内耳は私たちの体にある、耳の鼓膜よりも奥にある“音の聞こえ”や“平衡感覚”に関わる臓器です。
弊社では“聞こえ”に関する問題解消のお手伝いとして集音器を開発・販売しております。残念ながら、この集音器や補聴器などを用いてもすべての聞こえをよくすることは難しいです。
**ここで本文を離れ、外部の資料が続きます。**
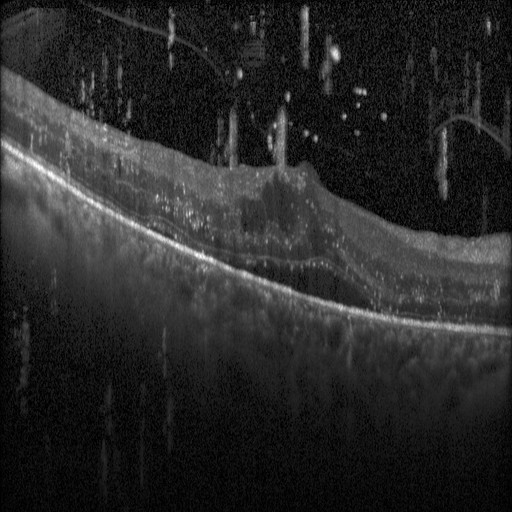 Macular OCT demonstrating diabetic macular edema (DME).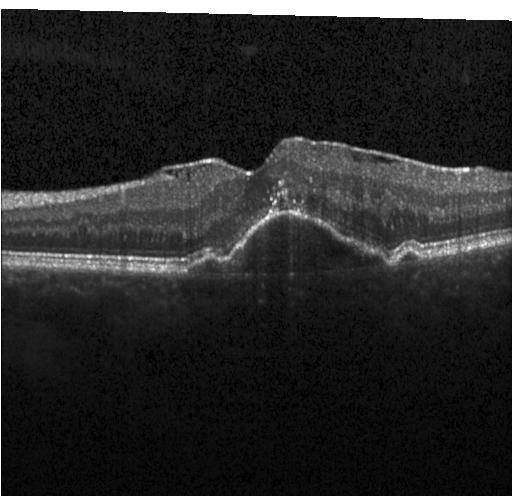

Through the macula, OCT B-scan. Dx: a choroidal neovascular membrane.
その理由のひとつに密接にかかわっているのが内耳にある有毛細胞です。今回はこの内耳の有毛細胞について調べてみました。
内耳の有毛細胞について
人が音を聞きとる際、耳では音の振動が内耳にある蝸牛の有毛細胞から聴神経へ、そして脳へ向かって 伝達されていきます。有毛細胞は音の振動、つまりは物理刺激を神経刺激に変換し、蝸牛神経節細胞に伝えています。この過程で酷使され続けた有毛細胞は一度傷ついてしまうと再生はとても難しいです。ですので、高性能な補聴器や集音器を用いたとしても有毛細胞が傷ついてしてしまっているために、難聴症状が改善しないというケースは多いようです。
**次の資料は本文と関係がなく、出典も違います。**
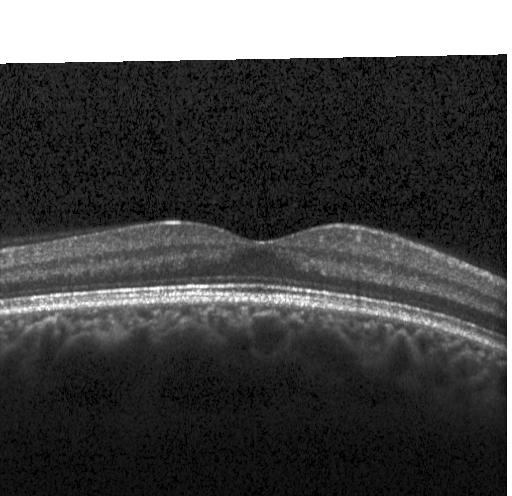
Centered on the fovea; spectral-domain OCT; instrument: Heidelberg Spectralis; optical coherence tomography scan.
This B-scan demonstrates neither choroidal neovascularization, diabetic macular edema, nor drusen.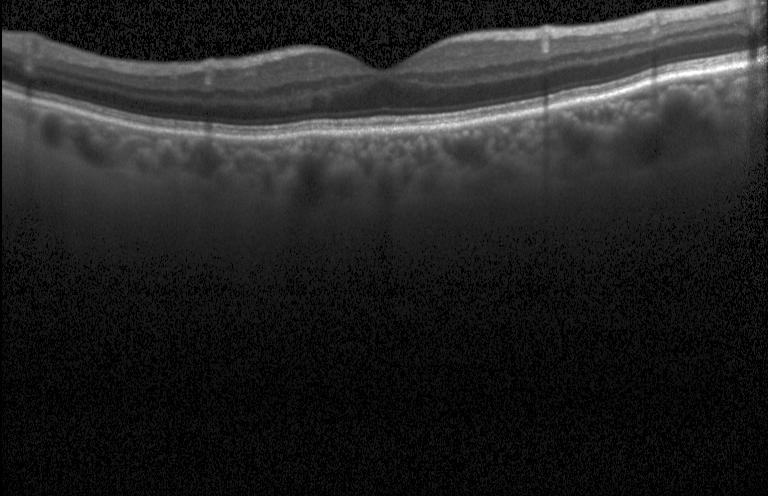
Diagnosis: no choroidal neovascularization, no diabetic macular edema, and no drusen.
しかし、有毛細胞に問題がある場合でも人工内耳を使うことで聞こえが改善されるかもしれません。
人工内耳の仕組みは、通常の有毛細胞を経由せずに電極から聴神経を直接電気で刺激することで音感を得る仕組みです。人工内耳が有毛細胞の役割を代行する形になります。
本来、人間の内耳には有毛細胞がひとつの蝸牛におおよそ3500個あるのに対して、人工内耳ではそのかわりに20個あまりの電極から聴神経を刺激し信号を伝える為、送り込める音の情報が通常よりはるかに少ないとされています。本来人間が感じる聞こえを完全に再現することは難しいようですが、現在では技術進歩により人工内耳の聞こえは格段に良くなっているそうです。
再生しないはずの有毛細胞を再生できる可能性
先日、京都大学医学部付属病院 耳鼻咽喉科・頭頸部外科のホームページで公開されている「内耳細胞死、細胞周期制御に関する研究“自発的有毛細胞再生に向けて”」という記事を目にしました。
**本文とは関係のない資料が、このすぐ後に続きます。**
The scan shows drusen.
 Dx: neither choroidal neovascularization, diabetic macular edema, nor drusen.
記事の内容によると、人間をはじめとした哺乳類は内耳有毛細胞を自己再生できないのに対してカエルやニワトリの有毛細胞は再生するのだとか。
ニワトリを例にすると、人間では本来、聴覚の有毛細胞が障害を受けて失われてしまうのに対し、彼らの細胞は障害を受けたときにだけ再生します。人間の体でも細胞死と細胞周期をコントロールすることで有毛細胞が自発的に再生する可能性があるみたいです。